生薬・秘薬・毒薬(1)…カテゴリー縦覧:医療・薬学編2015年05月19日 06時37分31秒

カテゴリー縦覧の旅も道半ばを過ぎて、遠くに終着点が見えてきました。

ここまで書いてきて、改めて各カテゴリーを見直すと、記事数がものすごくアンバランスなことに気づきます。今日現在でいうと、一番多いのが「天文古書」の304で、次いで「絵葉書」の239あたりが横綱クラス。一方少ないのは、(企画倒れの観のある「便利情報」を除けば)「木星」の8個、そして今日のテーマである「医療・薬学」の9個というのが続きます。

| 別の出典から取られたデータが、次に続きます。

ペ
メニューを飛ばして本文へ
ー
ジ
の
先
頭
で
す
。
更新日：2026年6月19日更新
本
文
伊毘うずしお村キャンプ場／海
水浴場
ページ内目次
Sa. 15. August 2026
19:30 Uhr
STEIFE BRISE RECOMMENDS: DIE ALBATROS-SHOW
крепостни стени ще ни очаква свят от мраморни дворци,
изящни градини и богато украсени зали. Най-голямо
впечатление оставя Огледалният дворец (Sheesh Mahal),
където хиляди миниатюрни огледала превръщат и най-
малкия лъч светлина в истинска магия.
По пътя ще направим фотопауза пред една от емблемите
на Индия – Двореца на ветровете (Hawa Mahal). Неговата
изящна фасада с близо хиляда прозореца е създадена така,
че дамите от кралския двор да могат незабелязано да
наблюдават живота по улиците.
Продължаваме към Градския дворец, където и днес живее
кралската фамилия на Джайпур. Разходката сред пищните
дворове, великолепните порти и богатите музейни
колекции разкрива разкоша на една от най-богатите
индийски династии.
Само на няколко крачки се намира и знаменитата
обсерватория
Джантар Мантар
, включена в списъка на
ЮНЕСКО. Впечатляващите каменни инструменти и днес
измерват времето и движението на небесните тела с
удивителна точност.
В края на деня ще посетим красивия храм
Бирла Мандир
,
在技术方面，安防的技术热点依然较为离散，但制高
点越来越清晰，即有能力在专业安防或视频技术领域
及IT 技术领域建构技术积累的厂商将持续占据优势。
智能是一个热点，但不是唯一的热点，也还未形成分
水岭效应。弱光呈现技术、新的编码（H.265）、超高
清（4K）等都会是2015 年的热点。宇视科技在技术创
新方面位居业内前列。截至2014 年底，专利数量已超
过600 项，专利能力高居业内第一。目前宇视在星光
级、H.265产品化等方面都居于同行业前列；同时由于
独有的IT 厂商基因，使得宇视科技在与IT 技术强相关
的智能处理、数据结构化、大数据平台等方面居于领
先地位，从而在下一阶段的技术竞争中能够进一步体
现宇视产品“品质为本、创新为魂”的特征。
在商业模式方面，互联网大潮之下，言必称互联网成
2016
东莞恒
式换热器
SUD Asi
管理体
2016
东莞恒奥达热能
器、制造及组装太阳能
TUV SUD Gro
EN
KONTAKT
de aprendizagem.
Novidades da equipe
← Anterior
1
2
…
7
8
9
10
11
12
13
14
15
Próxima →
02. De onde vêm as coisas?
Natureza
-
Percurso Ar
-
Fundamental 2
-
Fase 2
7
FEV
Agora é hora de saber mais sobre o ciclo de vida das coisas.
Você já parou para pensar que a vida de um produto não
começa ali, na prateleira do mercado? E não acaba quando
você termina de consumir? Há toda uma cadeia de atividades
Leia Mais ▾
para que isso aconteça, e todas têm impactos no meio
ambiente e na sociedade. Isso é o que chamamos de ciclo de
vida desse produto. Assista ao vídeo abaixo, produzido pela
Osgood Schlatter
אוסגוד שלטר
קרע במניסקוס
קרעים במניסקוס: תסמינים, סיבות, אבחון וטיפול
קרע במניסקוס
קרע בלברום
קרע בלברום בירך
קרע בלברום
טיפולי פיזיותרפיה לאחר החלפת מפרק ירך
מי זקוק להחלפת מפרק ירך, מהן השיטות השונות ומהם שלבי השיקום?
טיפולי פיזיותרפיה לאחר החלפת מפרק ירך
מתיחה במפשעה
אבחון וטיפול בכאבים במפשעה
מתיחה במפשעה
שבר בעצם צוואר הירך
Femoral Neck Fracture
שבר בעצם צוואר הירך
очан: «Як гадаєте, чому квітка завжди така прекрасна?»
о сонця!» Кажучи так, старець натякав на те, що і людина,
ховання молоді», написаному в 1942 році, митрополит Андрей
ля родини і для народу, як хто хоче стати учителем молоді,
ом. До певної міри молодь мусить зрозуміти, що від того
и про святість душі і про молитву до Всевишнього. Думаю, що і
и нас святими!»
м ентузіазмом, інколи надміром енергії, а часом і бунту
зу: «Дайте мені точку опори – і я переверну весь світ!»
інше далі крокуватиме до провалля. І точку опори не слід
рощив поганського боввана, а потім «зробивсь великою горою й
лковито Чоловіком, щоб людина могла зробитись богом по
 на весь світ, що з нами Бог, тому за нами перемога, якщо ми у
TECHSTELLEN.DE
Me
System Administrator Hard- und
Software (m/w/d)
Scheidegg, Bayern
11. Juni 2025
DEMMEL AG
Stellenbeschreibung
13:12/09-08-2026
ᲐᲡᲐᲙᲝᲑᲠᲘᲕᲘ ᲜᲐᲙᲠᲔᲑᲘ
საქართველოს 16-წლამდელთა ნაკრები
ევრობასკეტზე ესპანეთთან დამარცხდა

「医療・薬学」については、前回の人体解剖の話題と同様、何となく暗くぬめっとした感がダメで、もっといえば、人間は文学の対象ではあっても、理科趣味の対象とはならない…という、私自身の抜きがたい偏見のせいでもあります。

ただ、一口に「医療・薬学」といっても、両者の肌触りはずいぶん違います。
薬学はその出自を考えれば、むしろ植物学に近い学問ですし(というか、植物学が薬学から派生したのでしょう)、その魔術的な雰囲気を面白く思う心もあって、一時はけっこうのめり込んでいました。

過去の記事でいうと、下の文章がその辺りの事情を伝えています。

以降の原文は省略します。